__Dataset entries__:
»»
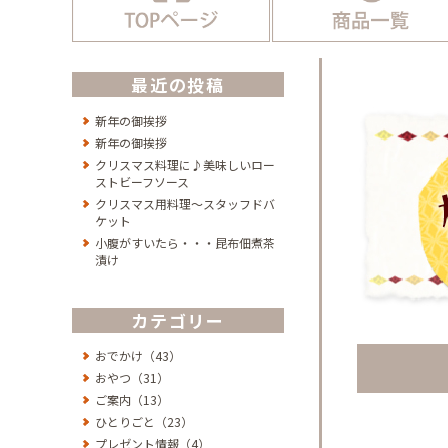
最近の投稿
新年の御挨拶
新年の御挨拶
クリスマス料理に♪美味しいロー
ストビーフソース
クリスマス用料理～スタッフドバ
ケット
小腹がすいたら・・・昆布佃煮茶
漬け
カテゴリー
おでかけ（43）
おやつ（31）
ご案内（13）
ひとりごと（23）
プレゼント情報（4）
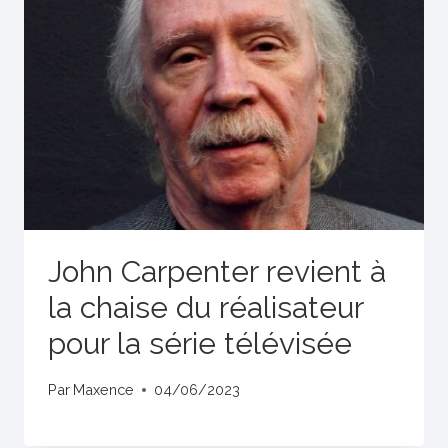
John Carpenter revient à
la chaise du réalisateur
pour la série télévisée
Par
Maxence
04/06/2023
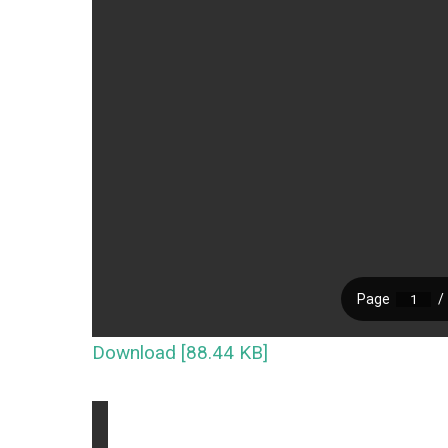
Download [88.44 KB]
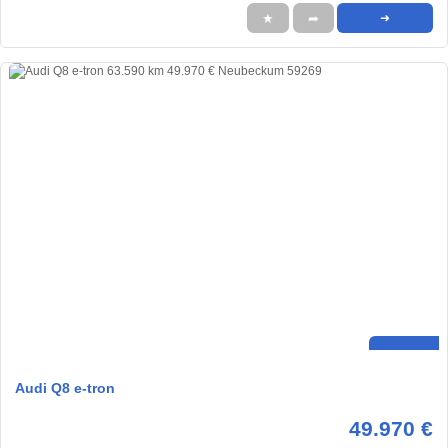
★
➦
➜
Audi Q8 e-tron
49.970 €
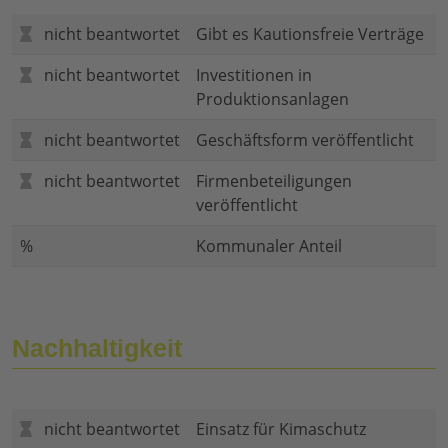
nicht beantwortet
Gibt es Kautionsfreie Verträge
nicht beantwortet
Investitionen in
Produktionsanlagen
nicht beantwortet
Geschäftsform veröffentlicht
nicht beantwortet
Firmenbeteiligungen
veröffentlicht
%
Kommunaler Anteil
Nachhaltigkeit
nicht beantwortet
Einsatz für Kimaschutz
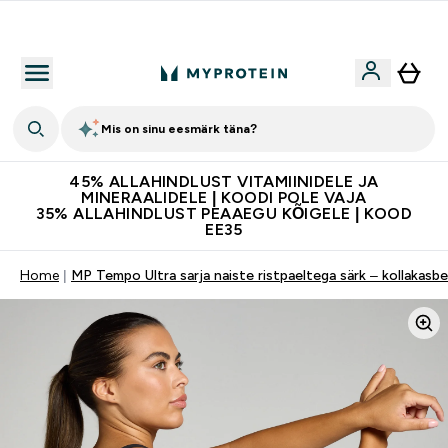
Kvaliteetsus
Mis on sinu eesmärk täna?
45% ALLAHINDLUST VITAMIINIDELE JA
MINERAALIDELE | KOODI POLE VAJA
35% ALLAHINDLUST PEAAEGU KÕIGELE | KOOD
EE35
Home
MP Tempo Ultra sarja naiste ristpaeltega särk – kollakasb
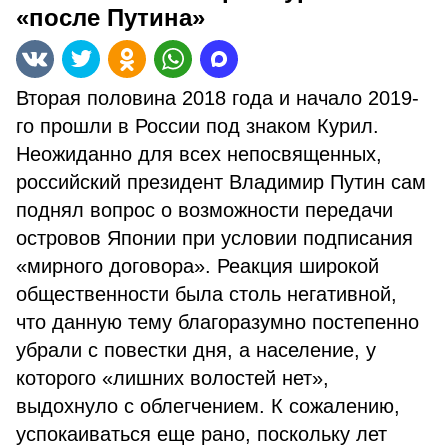
«после Путина»
Вторая половина 2018 года и начало 2019-
го прошли в России под знаком Курил.
Неожиданно для всех непосвященных,
российский президент Владимир Путин сам
поднял вопрос о возможности передачи
островов Японии при условии подписания
«мирного договора». Реакция широкой
общественности была столь негативной,
что данную тему благоразумно постепенно
убрали с повестки дня, а население, у
которого «лишних волостей нет»,
выдохнуло с облегчением. К сожалению,
успокаиваться еще рано, поскольку лет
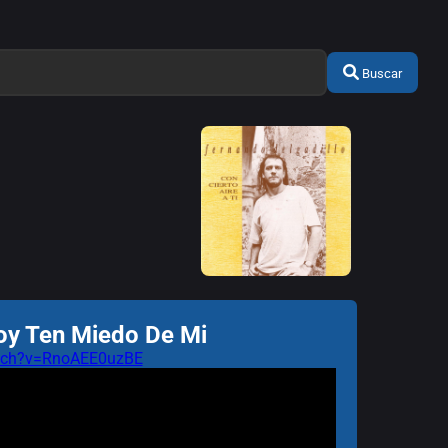
Buscar
oy Ten Miedo De Mi
atch?v=RnoAEE0uzBE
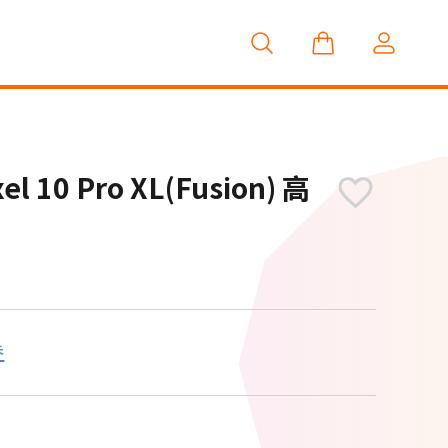
el 10 Pro XL(Fusion) 高
券
M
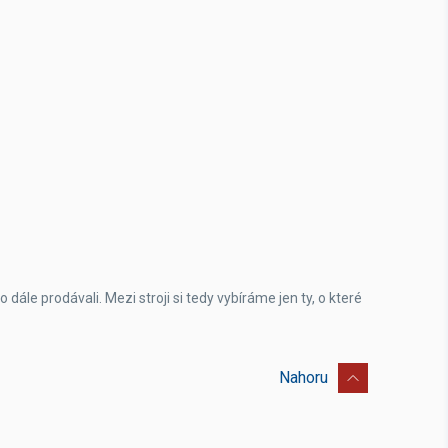
le prodávali. Mezi stroji si tedy vybíráme jen ty, o které
Nahoru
««
__Activity__:
Pull out all lines from the entries above in which the word "veröffentlicht" appears.

__Written response__:
Geschäftsform veröffentlicht
veröffentlicht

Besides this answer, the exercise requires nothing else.